Case Presentation: A 27 year ago male presented with progressive dyspnea on exertion and cough. Activities of daily living had become a struggle, and the previously dry cough transformed to one which produced thick, white sputum. The patient denied fevers, chills, and chest pain. He had no sick contacts, and denied any exposures to dust or chemicals. On further questioning, the patient reported being ill with pneumonia twice in the past 6 months, the most recent occurrence resulted in a prolonged hospitalization with mechanical ventilation. He was not able to provide further details on the episode, but stated that he improved with antibiotics.Physical exam was most notable for tachycardia to 130 and a respiratory rate of 28 with an oxygen saturation of 75%, which only improved to 93% with high flow oxygen. Cyanosis was observed at the lips, ears, and fingertips. There were no murmurs or irregular heart sounds, but lung exam revealed diffuse inspiratory crackles. Laboratory testing showed a mild leukocytosis with a neutrophilia and otherwise normal blood smear. Chest radiograph demonstrated bilateral infiltrates with central prominence or a “bat wing” appearance. Chest CT scan was negative for pulmonary emboli. However, diffuse ground glass opacities were found, along with interlobular septal thickening, and radiology described “crazy paving” which meant that alveolar spaces did not have architectural distortion resulting in typical polygonal shapes. Echocardiogram revealed normal cardiac function, with no sign of shunt with bubble study. Bronchoscopy with bronchoalveolar lavage produced cloudy fluid consistent with alveolar proteinosis. The patient’s Anti-Granulocyte-Macrophage Colony Stimulating Factor (GM-CSF) antibody test was positive, confirming the diagnosis of auto-immune Pulmonary Alveolar Proteinosis (PAP). Hypoxia resolved after whole lung lavage was performed, which required 24 liters of fluid to reach clearing. The patient was then started on inhaled GM-CSF.

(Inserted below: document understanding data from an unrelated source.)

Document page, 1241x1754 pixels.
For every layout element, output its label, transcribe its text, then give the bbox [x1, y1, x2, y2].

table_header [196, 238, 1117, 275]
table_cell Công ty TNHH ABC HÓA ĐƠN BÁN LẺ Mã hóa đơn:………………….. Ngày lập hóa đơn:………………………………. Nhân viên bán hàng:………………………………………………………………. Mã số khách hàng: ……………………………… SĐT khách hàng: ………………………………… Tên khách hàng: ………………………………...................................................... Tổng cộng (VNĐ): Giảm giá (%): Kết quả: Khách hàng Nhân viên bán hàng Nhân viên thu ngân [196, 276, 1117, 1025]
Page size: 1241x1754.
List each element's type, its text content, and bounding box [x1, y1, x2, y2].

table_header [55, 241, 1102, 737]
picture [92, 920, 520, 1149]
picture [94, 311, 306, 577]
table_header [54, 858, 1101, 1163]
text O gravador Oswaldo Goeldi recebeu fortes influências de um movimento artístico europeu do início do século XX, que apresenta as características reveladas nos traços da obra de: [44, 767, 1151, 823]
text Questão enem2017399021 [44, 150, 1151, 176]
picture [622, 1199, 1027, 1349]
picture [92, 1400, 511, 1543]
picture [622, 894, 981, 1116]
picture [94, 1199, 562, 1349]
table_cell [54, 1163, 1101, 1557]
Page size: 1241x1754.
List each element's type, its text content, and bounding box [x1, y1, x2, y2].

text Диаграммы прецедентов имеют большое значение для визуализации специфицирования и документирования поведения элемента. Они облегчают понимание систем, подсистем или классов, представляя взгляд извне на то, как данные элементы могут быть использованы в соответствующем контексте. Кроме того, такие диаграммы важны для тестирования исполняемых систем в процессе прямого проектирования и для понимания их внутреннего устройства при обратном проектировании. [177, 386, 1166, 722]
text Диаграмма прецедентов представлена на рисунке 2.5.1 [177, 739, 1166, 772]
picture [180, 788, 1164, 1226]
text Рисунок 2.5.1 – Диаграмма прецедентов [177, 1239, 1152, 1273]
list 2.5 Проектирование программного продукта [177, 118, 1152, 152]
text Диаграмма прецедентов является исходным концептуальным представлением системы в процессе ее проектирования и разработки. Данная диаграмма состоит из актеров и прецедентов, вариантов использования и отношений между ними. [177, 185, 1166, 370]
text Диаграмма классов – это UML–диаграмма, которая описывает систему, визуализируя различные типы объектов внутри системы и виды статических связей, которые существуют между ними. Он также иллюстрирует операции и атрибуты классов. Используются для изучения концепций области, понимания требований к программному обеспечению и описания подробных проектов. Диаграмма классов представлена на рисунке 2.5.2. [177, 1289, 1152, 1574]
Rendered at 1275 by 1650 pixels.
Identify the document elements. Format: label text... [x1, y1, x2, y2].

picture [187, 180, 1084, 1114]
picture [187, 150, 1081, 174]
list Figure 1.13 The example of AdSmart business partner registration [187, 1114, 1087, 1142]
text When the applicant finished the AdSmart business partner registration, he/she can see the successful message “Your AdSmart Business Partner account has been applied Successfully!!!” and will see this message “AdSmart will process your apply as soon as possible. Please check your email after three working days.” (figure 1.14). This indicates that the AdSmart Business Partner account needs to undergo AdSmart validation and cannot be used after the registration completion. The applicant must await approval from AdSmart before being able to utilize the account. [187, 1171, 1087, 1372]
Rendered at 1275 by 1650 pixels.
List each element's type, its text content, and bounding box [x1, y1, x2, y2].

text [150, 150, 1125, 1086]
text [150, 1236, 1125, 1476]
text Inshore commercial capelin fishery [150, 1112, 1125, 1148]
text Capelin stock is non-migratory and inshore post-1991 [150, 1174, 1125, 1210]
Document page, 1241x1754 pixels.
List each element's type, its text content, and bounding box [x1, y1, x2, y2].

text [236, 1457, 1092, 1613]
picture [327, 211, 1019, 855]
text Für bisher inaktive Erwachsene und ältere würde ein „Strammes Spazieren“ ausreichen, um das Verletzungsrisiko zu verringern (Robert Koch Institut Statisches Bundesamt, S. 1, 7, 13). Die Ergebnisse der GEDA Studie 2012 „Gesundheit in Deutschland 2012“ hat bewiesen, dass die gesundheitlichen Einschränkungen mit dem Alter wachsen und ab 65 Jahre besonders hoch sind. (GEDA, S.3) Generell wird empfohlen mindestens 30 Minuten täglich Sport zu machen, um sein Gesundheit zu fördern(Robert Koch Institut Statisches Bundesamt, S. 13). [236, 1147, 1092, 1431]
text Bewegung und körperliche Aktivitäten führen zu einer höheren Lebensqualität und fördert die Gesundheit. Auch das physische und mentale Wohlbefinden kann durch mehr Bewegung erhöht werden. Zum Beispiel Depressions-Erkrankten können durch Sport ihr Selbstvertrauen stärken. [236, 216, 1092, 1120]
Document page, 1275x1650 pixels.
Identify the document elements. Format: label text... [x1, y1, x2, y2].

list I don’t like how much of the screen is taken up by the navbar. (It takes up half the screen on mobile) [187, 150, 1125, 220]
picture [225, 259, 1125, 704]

Discussion: Hypoxia in Pulmonary Alveolar Proteinosis occurs from the accumulation of surfactant in the alveoli. In adults, this is most often due to the destruction of GM-CSF by autoantibodies, resulting in a paucity of the macrophages differentiated to metabolize the surfactant. PAP may also be caused by hematologic malignancy or myelodysplasia affecting the macrophage regulation. Further, exposure to dust (especially involving silica, tin-oxide, and aluminum) can disrupt macrophage function, thereby inducing PAP. In patients with severe hypoxia, the treatment is whole lung lavage in which a double lumen endotracheal tube is used to ventilate one lung while the opposite lung undergoes lavage. If treatment with inhaled GM-CSF is insufficient to maintain results, rituximab and plasmapheresis may be used.
Conclusions: PAP must be considered as a potential source of unexplained hypoxia in the setting of diffuse infiltrates.
Adult onset PAP is most often due to an abnormal antibody to GM-CSF, resulting the disruption of the macrophage clearance of surfactant. However, environmental dust exposure and hematologic malignancy should also be considered as a trigger for PAP.
The removal of excess surfactant can be accomplished by whole lung lavage.
Inhaled GM-CSF is used to maintain surfactant clearance.